Additional legislative changes likely will be needed soon. 


Feb. 16—Proposed regulations that aim to stabilize the government-run health insurance marketplaces are expected to provide some assistance to plans sold on the marketplaces. But more work is needed to prevent further unraveling.

Amid additional high-profile insurer departures from the marketplaces created by the Affordable Care Act (ACA), the Centers for Medicare & Medicaid Services (CMS) issued a proposed rule to change enrollment rules, network adequacy requirements, and the timeline for qualified health plan certification.

“This proposal will take steps to stabilize the Marketplace, provide more flexibility to states and insurers, and give patients access to more coverage options,” Patrick Conway, MD, acting administrator of CMS, said in a release. The changes “will help protect Americans enrolled in the individual and small group health insurance markets while future reforms are being debated.”

Specific changes proposed in the rule include:

  • Expanding pre-enrollment eligibility verification during special enrollment periods (SEPs) in the federal marketplaces
  • Allowing insurers to collect premiums for prior unpaid coverage before reenrolling a patient for the following year
  • Adjusting the de minimis range used for determining the level of coverage
  • Deferring to state reviews of network adequacy

Another major change was that the open-enrollment period for the 2018 coverage year will be half as long at the last one, running from Nov. 1 to Dec. 15.

CMS said it plans to revise the timeline for marketplace plan certification and rate review for plan year 2018. The revised timeline would provide insurers with additional time to implement proposed changes that are finalized prior to the 2018 coverage year.

State policy-form filing deadlines—generally in May—for plans to be sold next year in the marketplaces had led insurer advocates to urge implementation of rules changes by the end of March to keep more plans from dropping out of the marketplaces and to prevent rates from further spiking.

Allowing insurers to reduce the de minimis coverage provided in plans is constructive and may encourage plans to stay in the market, said Dudley Morris a senior adviser for BDC Advisors. However, unless the rule changes result in far lower premiums, they won’t help draw in enough new customers to stabilize the ACA marketplaces.

It’s doubtful that the proposed changes will draw new insurers to the marketplaces, which Humana pulled out of entirely for 2018 while Molina reported $110 million in losses and raised the possibility of withdrawal.

“If Molina, which knows how to make money on Medicaid, can’t turn a profit in the exchanges, it’s hard to believe there will be many new market entrants,” Morris said. “Once existing payers like United and Aetna leave, they won’t return.”

Creation of the proposed rule predated Senate confirmation of HHS Secretary Tom Price. The ACA authorizes the secretary to take additional regulatory actions including providing greater flexibility for required benefits; further tightening rules for SEPs, grace periods, and third-party premium payments; and extending allowances for so-called grandmothered plans.

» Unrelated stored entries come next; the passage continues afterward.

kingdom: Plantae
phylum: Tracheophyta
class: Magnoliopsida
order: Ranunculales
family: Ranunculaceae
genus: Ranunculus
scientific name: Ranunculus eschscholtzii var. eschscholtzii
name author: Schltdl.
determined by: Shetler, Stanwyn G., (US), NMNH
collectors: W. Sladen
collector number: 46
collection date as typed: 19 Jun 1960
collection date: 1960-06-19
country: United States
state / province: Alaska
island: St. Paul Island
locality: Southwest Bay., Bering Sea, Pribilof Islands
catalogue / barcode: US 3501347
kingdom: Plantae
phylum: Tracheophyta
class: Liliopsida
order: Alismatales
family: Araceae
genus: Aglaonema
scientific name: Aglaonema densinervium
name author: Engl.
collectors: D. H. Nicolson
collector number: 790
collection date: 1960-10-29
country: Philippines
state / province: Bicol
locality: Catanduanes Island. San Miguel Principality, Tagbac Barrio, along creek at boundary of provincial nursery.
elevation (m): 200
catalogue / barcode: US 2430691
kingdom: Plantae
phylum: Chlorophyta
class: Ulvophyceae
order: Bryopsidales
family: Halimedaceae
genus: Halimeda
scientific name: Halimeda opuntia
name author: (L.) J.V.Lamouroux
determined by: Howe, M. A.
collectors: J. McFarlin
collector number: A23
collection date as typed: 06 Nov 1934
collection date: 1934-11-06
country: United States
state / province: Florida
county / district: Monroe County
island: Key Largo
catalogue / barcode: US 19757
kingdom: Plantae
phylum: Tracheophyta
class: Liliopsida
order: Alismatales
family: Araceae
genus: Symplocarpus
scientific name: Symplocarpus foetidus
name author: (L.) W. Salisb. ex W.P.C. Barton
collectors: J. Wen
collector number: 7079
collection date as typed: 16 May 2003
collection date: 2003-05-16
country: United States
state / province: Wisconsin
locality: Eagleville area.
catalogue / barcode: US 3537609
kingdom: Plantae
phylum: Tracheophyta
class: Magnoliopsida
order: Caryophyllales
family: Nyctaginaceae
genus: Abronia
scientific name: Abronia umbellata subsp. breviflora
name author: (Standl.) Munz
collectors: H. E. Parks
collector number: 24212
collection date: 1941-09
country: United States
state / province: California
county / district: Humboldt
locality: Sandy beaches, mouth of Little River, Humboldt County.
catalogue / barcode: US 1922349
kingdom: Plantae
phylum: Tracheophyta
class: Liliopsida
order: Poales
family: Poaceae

Changes proposed this week in a letter from the Blue Cross and Blue Shield Association (BCBSA) to congressional leaders included:

  • Establishing a 5:1 age band (up from a statutory limit of 3:1 in the ACA)
  • Scaling back benefit mandates for plans
  • Establishing a waiting period or premium surcharge for those who lack continuous coverage

Congressional Role

The new rule drew some Democratic backlash on capitol hill.

At Thursday’s hearing to confirm Seema Verma as administrator of CMS, Sen. Ron Wyden (D-Ore.) blasted the proposed rule for allowing less coverage, higher premiums, and more out-of-pocket costs.

“From where I sit, the message in yesterday’s rule was insurance companies are back in charge and consumers will take a back seat,” Wyden said.

The recently announced changes may be all CMS can do without legislative actions to bolster the ACA marketplaces, Morris said.

The biggest challenge for CMS, Morris said, is its lack of authority to address the three programs the ACA designed to provide a financial backstop to marketplace insurers. The reinsurance program, which protected against high-cost claims, expired and cannot be renewed. CMS still owes billions of dollars in risk corridor payments and lacks sufficient funding to make those disbursements. And the risk adjustment program was insufficient to stabilize the market.

Congress should focus legislation on fixing the shortcomings of those three programs “and putting in additional funds to pay back losses owed, and extending and expanding the reinsurance program—combined with allowing payers to offer low-cost coverage with only medical benefits,” Morris said.

Insurance-Mandate News

Other marketplace-related developments included an IRS announcement that it will no longer reject tax forms from people who do not answer whether they had health insurance during the previous year. However, the insurance mandate remains in place and those who do not have insurance are still required to pay a tax penalty.